### SOURCE DOCUMENT
::::
[PATCH 2/2]x86: spread tlb flush vector between nodes

public inbox for linux-kernel@vger.kernel.org
 help / color / mirror / Atom feed

* [PATCH 2/2]x86: spread tlb flush vector between nodes
@ 2010-10-20  3:07 Shaohua Li
  2010-10-20  5:16 ` Eric Dumazet
                   ` (2 more replies)
  0 siblings, 3 replies; 10+ messages in thread
From: Shaohua Li @ 2010-10-20  3:07 UTC (permalink / raw)
  To: lkml; +Cc: Ingo Molnar, hpa@zytor.com, Andi Kleen, Chen, Tim C

Currently flush tlb vector allocation is based on below equation:
	sender = smp_processor_id() % 8
This isn't optimal, CPUs from different node can have the same vector, this
causes a lot of lock contention. Instead, we can assign the same vectors to
CPUs from the same node, while different node has different vectors. This has
below advantages:
a. if there is lock contention, the lock contention is between CPUs from one
node. This should be much cheaper than the contention between nodes.
b. completely avoid lock contention between nodes. This especially benefits
kswapd, which is the biggest user of tlb flush, since kswapd sets its affinity
to specific node.

In my test, this could reduce > 20% CPU overhead in extreme case.The test
machine has 4 nodes and each node has 16 CPUs. I then bind each node's kswapd
to the first CPU of the node. I run a workload with 4 sequential mmap file
read thread. The files are empty sparse file. This workload will trigger a
lot of page reclaim and tlbflush. The kswapd bind is to easy trigger the
extreme tlb flush lock contention because otherwise kswapd keeps migrating
between CPUs of a node and I can't get stable result. Sure in real workload,
we can't always see so big tlb flush lock contention, but it's possible.
::::
### DATA RECORDS
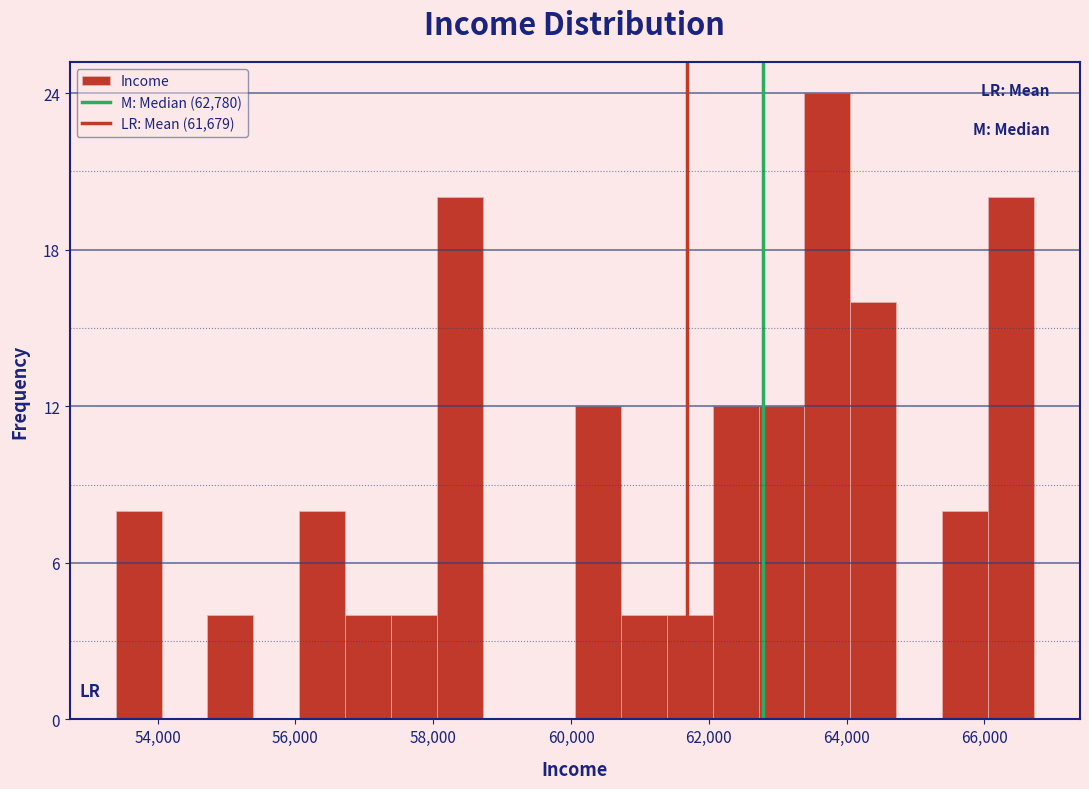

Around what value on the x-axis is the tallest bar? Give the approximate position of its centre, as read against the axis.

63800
::::
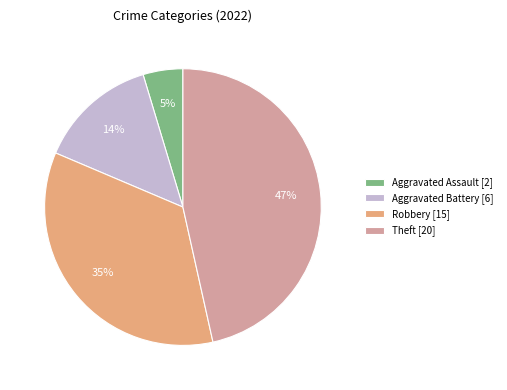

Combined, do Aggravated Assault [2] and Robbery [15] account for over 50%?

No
::::
### REQUIRED TASKS
**1.** List every recipient named on the Cc line of the tlb flush patch.
**2.** In the tlb flush patch, retype the stretch from "b. completely avoid" through "to specific node.".

### ANSWERS BY ITEM
**1.**
- Ingo Molnar
- hpa@zytor.com
- Andi Kleen
- Chen, Tim C

**2.**
b. completely avoid lock contention between nodes. This especially benefits
kswapd, which is the biggest user of tlb flush, since kswapd sets its affinity
to specific node.